[[ SOURCE DATA open ]]
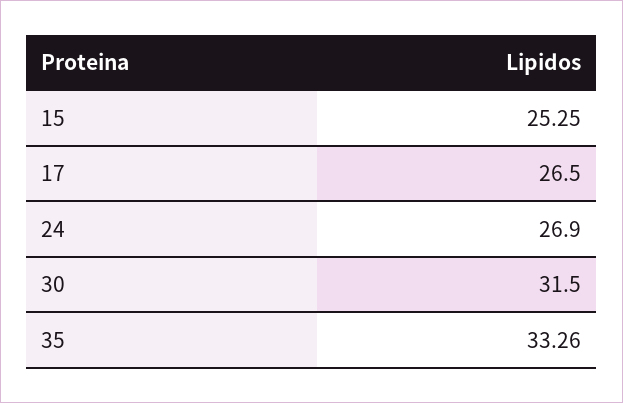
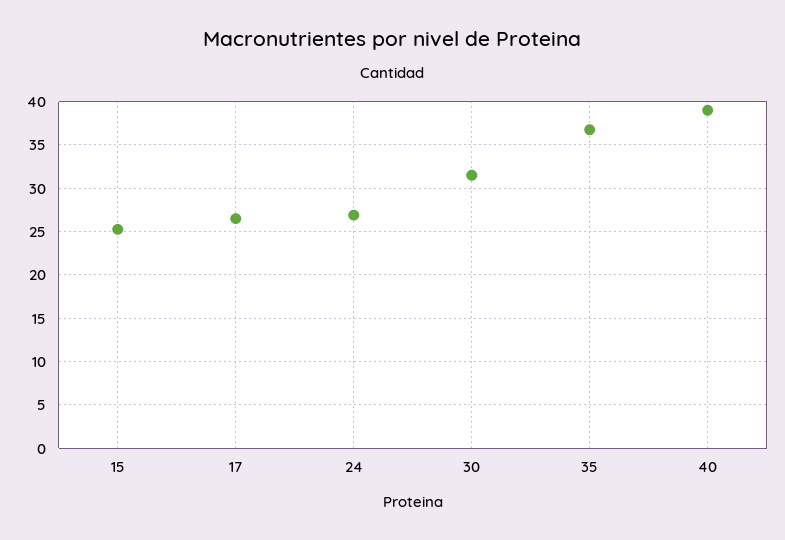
35: 33.26 -> 37
40: none -> 39

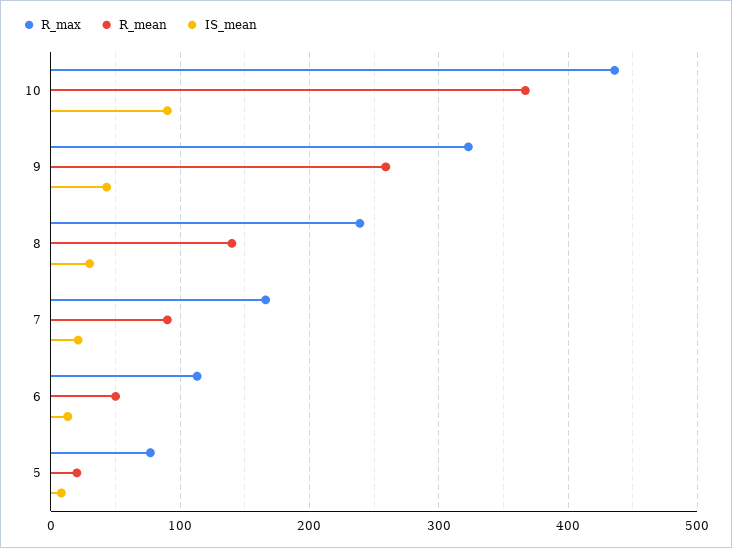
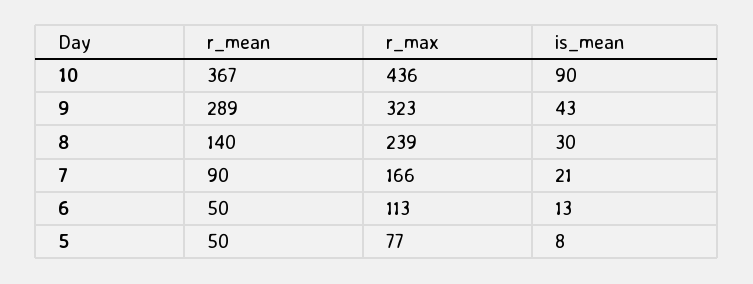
R_mean, 9: 260 -> 289
R_mean, 5: 20 -> 50

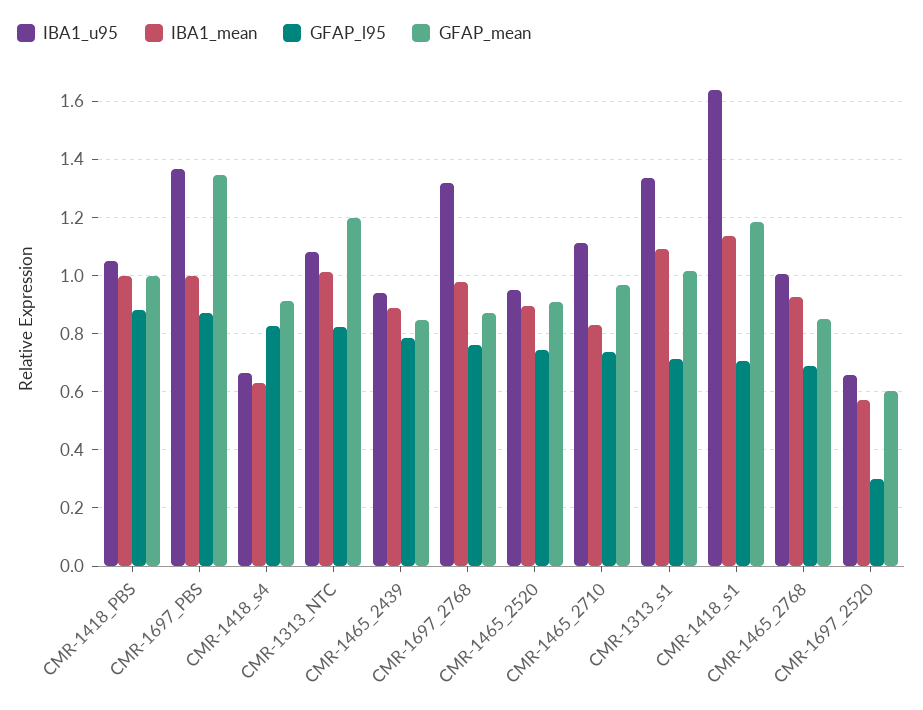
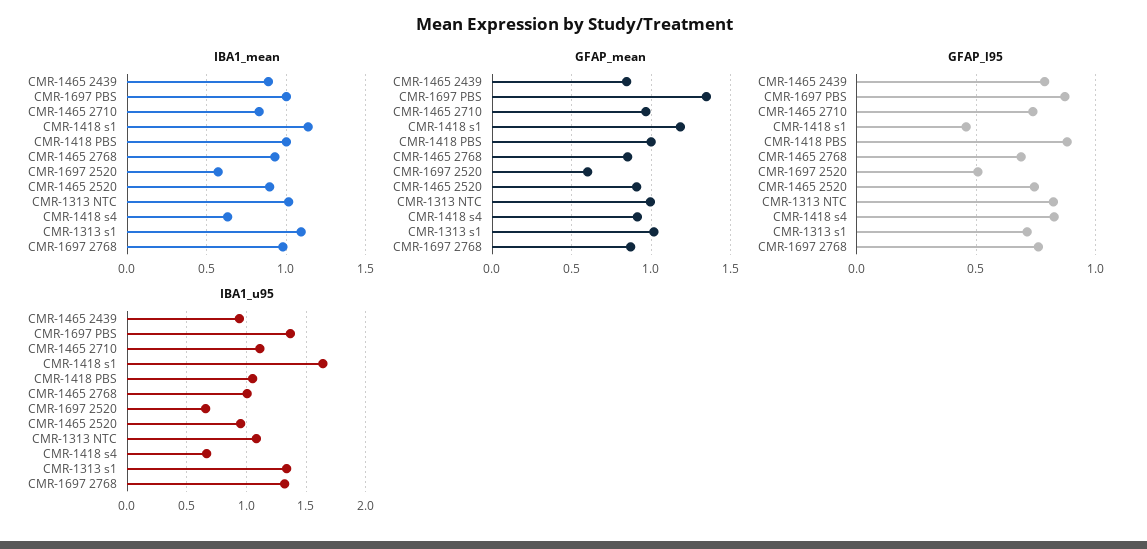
GFAP_mean, CMR-1313_NTC: 1.2 -> 1
GFAP_l95, CMR-1418_s1: 0.7 -> 0.45
GFAP_l95, CMR-1697_2520: 0.3 -> 0.5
[[ SOURCE DATA closed ]]
__TASK TO CARRY OUT__.
Omit the pictures; restate every entry word for word.

__EXERCISE RESPONSE__.
35: 33.26 -> 37
40: none -> 39

R_mean, 9: 260 -> 289
R_mean, 5: 20 -> 50

GFAP_mean, CMR-1313_NTC: 1.2 -> 1
GFAP_l95, CMR-1418_s1: 0.7 -> 0.45
GFAP_l95, CMR-1697_2520: 0.3 -> 0.5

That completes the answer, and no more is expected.